> _STATED TASK_
Present every line of the listing below as a numbered list. Skip blank lines and leave the pictures out.

> _TASK INPUTS_
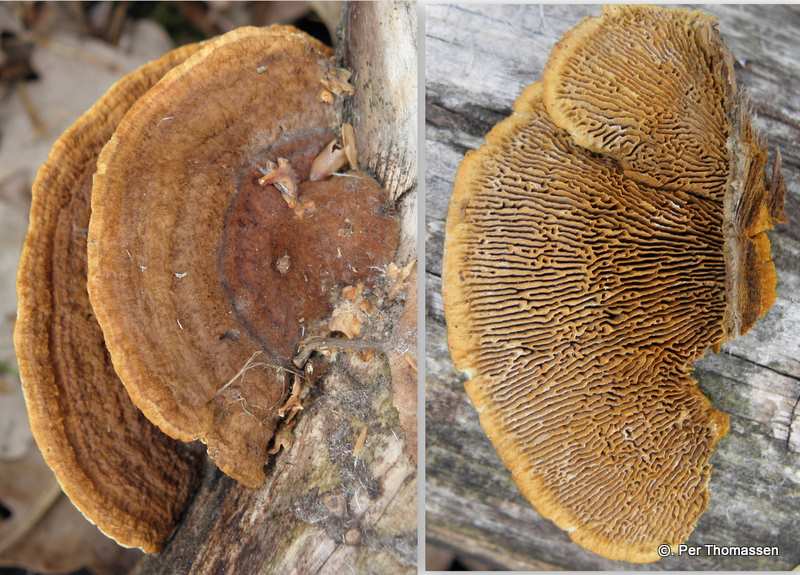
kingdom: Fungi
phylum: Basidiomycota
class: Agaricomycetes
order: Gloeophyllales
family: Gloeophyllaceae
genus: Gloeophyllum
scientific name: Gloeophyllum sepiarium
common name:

> _EXERCISE OUTPUT_
1. kingdom: Fungi
2. phylum: Basidiomycota
3. class: Agaricomycetes
4. order: Gloeophyllales
5. family: Gloeophyllaceae
6. genus: Gloeophyllum
7. scientific name: Gloeophyllum sepiarium
8. common name:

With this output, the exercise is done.